• PASSAGE FOR REVIEW:

= = = =

Animal care and surgical instrumentation

All procedures were approved by the Thuringia Animal Welfare Committee. Seven Merino Longwool sheep were bred on a single occasion and underwent surgery at 110 ± 1 days of gestation (term, 150 days). Anesthesia was induced by intramuscular injection of 10 mg/kg ^–1 ketamine (Pfizer, Berlin, Germany) and 0.2 mg/kg ^–1 midazolam (Hameln Pharmaceuticals, Hameln, Germany). After orotracheal intubation, anesthesia was maintained by inhalation of 1.5% isoflurane (Actavis, Langenfeld, Germany). Ewes were instrumented with polyvinyl catheters with 1 mm inner (PVC Glasklar; Rüsch, Kernen, Germany) inserted into the carotid artery for blood sampling and maternal blood pressure (MBP) and maternal heart rate (MHR) recordings, and into the jugular vein for intraoperative fluid infusion and postoperative administration of antibiotics and analgesics. After maternal midline abdominal incision and hysterotomy, fetuses were instrumented with polyvinyl catheters in the jugular vein and carotid artery for blood sampling and to record fetal blood pressure (FBP) and fetal heart rate (FHR). A third catheter was placed in the amniotic cavity for postoperative administration of antibiotics and to record amniotic pressure for correction of FBP to the hydrostatic pressure. To determine UBF, a uterine flow probe (Animal Blood Flowmeter T 206, Transonic, Ithaca, NY) was placed around the uterine artery that supplied the pregnant horn.

Postsurgery ewes and fetuses received 1.0 g of ampicillin (Ratiopharm, Ulm, Germany) twice daily for 3 days together with 30-50 mg/kg ^–1 metamizol (WDT, Garbsen, Germany) for analgesia. All catheters were kept patent by infusion of 0.5 mL/h ^–1 saline containing 12.5 IU heparin/mL (Rotexmedica, Trittau, Germany). Animals were allowed to recover from the surgical procedure for 5 days.

= = = =

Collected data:
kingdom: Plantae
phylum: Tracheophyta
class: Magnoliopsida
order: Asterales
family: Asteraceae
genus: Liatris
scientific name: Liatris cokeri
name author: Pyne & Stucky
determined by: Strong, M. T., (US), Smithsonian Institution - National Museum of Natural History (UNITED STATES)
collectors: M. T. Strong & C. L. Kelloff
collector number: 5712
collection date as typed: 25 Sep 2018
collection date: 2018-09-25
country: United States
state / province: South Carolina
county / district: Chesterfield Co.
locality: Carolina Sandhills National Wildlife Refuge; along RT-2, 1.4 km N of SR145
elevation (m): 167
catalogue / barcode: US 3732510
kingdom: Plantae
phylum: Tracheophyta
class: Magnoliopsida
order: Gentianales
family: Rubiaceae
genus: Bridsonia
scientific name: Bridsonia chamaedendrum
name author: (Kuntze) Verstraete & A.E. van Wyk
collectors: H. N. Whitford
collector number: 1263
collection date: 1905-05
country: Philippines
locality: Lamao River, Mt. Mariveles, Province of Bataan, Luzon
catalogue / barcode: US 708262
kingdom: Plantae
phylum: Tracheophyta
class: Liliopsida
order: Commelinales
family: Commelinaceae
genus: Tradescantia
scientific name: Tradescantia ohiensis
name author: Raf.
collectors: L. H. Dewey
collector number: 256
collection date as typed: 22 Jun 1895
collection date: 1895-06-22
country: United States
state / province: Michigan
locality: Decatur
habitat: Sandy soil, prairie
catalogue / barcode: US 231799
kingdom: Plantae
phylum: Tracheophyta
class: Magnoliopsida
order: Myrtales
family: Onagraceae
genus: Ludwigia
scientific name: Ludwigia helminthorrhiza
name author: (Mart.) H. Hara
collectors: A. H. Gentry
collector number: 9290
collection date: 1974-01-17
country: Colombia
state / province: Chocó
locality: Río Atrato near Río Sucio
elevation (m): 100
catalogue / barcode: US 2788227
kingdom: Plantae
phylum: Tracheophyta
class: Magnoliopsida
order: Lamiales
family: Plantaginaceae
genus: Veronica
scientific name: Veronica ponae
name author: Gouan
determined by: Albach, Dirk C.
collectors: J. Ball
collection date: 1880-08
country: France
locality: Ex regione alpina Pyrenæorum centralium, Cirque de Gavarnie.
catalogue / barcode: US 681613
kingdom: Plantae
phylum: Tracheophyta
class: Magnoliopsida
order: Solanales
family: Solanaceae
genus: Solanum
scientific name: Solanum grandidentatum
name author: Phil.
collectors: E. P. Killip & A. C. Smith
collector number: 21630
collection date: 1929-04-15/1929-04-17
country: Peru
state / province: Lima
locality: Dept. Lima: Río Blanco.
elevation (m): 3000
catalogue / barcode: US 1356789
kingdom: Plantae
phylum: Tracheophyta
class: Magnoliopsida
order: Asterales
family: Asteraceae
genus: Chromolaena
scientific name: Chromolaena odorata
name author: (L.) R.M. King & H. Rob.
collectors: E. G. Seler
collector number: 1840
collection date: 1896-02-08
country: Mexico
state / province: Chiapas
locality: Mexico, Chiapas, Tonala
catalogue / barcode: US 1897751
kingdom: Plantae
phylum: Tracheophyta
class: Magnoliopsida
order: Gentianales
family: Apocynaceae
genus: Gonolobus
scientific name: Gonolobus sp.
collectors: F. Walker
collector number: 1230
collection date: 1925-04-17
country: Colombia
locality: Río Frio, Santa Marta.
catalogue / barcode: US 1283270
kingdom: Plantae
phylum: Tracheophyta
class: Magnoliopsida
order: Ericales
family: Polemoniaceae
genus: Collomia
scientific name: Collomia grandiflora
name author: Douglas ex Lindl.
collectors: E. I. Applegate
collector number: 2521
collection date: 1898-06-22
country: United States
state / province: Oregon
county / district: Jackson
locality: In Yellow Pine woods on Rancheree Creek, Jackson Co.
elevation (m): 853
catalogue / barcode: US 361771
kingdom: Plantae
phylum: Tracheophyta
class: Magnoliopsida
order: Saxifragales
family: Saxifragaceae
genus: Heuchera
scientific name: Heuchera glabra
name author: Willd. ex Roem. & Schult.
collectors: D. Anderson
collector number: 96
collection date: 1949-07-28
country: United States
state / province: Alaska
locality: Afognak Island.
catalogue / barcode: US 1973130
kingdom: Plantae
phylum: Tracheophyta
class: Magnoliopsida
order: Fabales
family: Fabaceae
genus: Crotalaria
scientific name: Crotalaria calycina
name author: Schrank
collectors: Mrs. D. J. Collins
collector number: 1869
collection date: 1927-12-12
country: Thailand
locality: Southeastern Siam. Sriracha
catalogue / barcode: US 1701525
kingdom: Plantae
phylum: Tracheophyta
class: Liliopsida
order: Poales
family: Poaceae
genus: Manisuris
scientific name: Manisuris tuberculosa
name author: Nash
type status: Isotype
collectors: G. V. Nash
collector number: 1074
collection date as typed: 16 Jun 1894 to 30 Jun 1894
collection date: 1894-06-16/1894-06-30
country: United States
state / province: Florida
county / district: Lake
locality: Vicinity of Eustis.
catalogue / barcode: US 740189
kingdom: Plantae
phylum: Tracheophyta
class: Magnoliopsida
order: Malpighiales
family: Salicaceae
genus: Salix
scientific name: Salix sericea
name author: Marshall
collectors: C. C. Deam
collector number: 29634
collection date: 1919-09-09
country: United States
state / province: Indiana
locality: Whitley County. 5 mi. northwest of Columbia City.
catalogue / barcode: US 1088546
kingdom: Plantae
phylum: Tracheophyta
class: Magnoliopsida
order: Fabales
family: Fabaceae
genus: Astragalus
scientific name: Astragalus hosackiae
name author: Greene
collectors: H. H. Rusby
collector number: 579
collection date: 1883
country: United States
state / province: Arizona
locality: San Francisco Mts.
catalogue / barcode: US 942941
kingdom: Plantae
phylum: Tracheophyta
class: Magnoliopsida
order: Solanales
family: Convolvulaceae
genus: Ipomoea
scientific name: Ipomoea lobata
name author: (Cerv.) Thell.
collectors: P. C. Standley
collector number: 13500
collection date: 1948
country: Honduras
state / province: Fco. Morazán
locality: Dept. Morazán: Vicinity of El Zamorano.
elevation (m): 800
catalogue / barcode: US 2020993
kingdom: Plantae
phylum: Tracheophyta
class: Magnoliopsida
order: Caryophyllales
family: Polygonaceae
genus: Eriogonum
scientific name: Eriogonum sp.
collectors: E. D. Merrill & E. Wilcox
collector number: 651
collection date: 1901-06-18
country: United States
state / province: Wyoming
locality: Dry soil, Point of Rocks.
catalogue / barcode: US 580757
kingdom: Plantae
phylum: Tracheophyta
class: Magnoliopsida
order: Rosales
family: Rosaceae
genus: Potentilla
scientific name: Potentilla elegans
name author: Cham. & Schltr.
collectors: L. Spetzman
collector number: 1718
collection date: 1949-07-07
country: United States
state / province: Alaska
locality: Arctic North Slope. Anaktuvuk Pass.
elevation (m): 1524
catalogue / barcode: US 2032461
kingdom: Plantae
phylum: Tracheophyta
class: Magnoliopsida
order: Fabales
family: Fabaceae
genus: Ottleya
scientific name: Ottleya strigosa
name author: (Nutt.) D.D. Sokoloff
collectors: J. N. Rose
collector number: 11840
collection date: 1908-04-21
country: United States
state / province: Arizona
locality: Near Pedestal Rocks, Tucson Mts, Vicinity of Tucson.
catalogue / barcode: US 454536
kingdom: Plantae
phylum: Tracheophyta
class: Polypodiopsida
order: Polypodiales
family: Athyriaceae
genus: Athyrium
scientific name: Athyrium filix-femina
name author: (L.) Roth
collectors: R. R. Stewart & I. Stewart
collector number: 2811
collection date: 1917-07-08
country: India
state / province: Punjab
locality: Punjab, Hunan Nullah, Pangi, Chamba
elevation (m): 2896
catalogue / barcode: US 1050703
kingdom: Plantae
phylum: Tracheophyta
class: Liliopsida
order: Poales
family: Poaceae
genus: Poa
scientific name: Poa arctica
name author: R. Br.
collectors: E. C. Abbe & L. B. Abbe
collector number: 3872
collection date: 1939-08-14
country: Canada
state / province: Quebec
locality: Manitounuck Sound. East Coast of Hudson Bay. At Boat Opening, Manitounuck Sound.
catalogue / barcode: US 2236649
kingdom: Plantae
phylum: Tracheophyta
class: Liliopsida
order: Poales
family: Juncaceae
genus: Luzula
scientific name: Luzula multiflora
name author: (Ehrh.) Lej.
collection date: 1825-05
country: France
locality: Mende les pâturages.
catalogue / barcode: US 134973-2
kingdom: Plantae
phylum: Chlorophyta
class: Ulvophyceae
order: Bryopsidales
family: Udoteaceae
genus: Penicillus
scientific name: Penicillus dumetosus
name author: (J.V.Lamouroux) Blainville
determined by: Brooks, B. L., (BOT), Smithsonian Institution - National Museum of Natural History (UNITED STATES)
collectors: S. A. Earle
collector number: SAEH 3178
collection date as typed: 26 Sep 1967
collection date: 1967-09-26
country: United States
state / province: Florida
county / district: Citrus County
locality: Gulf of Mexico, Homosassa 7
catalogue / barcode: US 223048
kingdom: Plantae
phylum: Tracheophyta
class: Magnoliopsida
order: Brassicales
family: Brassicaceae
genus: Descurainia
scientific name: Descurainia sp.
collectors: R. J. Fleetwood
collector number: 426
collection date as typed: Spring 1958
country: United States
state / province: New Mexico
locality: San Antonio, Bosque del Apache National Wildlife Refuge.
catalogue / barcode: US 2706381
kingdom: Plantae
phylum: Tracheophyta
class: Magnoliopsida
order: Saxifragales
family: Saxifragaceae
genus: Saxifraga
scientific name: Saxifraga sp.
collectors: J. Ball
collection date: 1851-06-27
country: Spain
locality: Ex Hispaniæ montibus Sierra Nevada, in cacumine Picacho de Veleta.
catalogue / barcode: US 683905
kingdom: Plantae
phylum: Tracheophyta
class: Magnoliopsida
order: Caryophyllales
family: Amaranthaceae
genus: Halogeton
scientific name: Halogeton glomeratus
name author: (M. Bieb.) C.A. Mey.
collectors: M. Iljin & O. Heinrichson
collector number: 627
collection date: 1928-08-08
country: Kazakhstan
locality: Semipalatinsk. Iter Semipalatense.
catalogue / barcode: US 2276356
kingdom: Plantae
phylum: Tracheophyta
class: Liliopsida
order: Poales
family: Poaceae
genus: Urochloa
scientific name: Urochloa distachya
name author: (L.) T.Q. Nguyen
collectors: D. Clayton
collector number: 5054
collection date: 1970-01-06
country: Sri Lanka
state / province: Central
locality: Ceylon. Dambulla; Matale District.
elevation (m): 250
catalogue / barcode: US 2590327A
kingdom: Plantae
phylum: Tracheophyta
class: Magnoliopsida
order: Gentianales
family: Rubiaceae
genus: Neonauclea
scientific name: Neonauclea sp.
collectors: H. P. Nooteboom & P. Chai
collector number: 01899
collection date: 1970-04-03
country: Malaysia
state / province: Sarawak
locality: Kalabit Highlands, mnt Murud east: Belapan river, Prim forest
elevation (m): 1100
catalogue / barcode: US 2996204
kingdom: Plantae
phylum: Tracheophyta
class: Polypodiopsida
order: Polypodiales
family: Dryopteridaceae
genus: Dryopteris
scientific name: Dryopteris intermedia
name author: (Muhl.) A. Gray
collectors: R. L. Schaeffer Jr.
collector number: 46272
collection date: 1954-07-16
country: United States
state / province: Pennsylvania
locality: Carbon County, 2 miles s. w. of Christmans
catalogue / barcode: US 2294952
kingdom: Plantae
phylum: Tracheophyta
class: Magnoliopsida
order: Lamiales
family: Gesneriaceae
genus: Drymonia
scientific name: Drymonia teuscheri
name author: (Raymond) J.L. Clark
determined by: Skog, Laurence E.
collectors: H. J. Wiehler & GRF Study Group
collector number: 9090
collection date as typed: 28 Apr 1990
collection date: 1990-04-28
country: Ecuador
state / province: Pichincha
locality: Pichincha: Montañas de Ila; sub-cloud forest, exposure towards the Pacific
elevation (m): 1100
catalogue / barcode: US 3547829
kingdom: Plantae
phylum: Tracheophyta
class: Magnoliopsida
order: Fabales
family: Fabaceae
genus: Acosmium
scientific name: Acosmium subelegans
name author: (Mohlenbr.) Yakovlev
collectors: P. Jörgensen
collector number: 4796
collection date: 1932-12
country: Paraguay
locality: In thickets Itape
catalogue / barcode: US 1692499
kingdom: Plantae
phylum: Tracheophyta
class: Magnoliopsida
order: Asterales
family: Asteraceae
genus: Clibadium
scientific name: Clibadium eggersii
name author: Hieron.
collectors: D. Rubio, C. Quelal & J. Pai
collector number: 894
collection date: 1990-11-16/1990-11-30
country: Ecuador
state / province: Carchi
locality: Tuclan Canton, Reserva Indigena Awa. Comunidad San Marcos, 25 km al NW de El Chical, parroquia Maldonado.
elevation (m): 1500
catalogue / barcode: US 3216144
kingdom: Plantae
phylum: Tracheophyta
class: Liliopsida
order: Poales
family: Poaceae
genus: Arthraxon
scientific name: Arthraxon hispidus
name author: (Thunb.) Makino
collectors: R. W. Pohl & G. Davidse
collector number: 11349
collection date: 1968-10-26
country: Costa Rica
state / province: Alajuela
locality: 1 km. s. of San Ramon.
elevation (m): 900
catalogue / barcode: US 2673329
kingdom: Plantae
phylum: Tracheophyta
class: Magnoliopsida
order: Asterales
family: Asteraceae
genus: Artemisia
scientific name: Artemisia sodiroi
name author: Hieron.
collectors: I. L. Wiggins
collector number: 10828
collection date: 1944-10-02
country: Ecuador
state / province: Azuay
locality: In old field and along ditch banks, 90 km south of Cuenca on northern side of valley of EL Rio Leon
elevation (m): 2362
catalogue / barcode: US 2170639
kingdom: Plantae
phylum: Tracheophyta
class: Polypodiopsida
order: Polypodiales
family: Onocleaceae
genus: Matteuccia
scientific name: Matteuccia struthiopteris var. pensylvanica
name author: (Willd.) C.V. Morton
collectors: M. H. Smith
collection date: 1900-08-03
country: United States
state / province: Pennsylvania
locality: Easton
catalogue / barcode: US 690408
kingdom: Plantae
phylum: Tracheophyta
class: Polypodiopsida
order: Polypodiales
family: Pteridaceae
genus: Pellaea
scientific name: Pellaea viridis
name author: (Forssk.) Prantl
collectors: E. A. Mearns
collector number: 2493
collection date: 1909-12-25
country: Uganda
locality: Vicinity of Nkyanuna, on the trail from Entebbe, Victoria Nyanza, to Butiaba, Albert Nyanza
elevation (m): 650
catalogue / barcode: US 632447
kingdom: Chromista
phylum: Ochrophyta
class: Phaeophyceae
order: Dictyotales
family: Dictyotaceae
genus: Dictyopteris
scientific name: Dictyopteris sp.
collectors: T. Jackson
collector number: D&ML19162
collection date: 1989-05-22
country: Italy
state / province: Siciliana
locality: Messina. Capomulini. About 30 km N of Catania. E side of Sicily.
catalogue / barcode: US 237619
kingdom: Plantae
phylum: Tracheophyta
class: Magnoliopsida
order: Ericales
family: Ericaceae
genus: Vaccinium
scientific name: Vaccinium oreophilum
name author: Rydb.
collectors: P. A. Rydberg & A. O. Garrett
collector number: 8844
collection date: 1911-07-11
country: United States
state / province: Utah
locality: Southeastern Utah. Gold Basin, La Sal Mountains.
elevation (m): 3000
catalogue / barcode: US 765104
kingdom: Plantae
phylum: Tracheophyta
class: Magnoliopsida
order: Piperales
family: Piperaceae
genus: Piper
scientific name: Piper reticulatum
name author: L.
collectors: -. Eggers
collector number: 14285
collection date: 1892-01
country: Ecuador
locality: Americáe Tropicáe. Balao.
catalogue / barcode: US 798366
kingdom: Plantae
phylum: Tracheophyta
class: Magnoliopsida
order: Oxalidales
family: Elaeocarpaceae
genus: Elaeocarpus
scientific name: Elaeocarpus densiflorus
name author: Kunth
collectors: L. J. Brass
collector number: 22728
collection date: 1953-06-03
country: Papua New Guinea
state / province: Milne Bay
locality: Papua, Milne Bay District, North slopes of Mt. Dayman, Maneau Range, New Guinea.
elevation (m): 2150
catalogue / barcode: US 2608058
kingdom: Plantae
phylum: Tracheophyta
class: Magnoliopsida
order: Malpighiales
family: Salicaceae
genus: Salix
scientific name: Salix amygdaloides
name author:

= = = =

• WORK TO COMPLETE:
**1.** Reproduce word for word the part of the section on animal care and surgery that opens with the words containing "Postsurgery ewes and" and closes with "procedure for 5 days.".
**2.** Answer these questions from the section on animal care and surgery:
(a) At how many days of gestation did the sheep undergo surgery?
(b) What concentration of isoflurane maintained anesthesia after intubation?
(c) For how many days were the animals allowed to recover from surgery?

• TASK SOLUTIONS:
**1.**
Postsurgery ewes and fetuses received 1.0 g of ampicillin (Ratiopharm, Ulm, Germany) twice daily for 3 days together with 30-50 mg/kg ^–1 metamizol (WDT, Garbsen, Germany) for analgesia. All catheters were kept patent by infusion of 0.5 mL/h ^–1 saline containing 12.5 IU heparin/mL (Rotexmedica, Trittau, Germany). Animals were allowed to recover from the surgical procedure for 5 days.

**2.**
(a) 110 ± 1 days
(b) 1.5%
(c) 5 days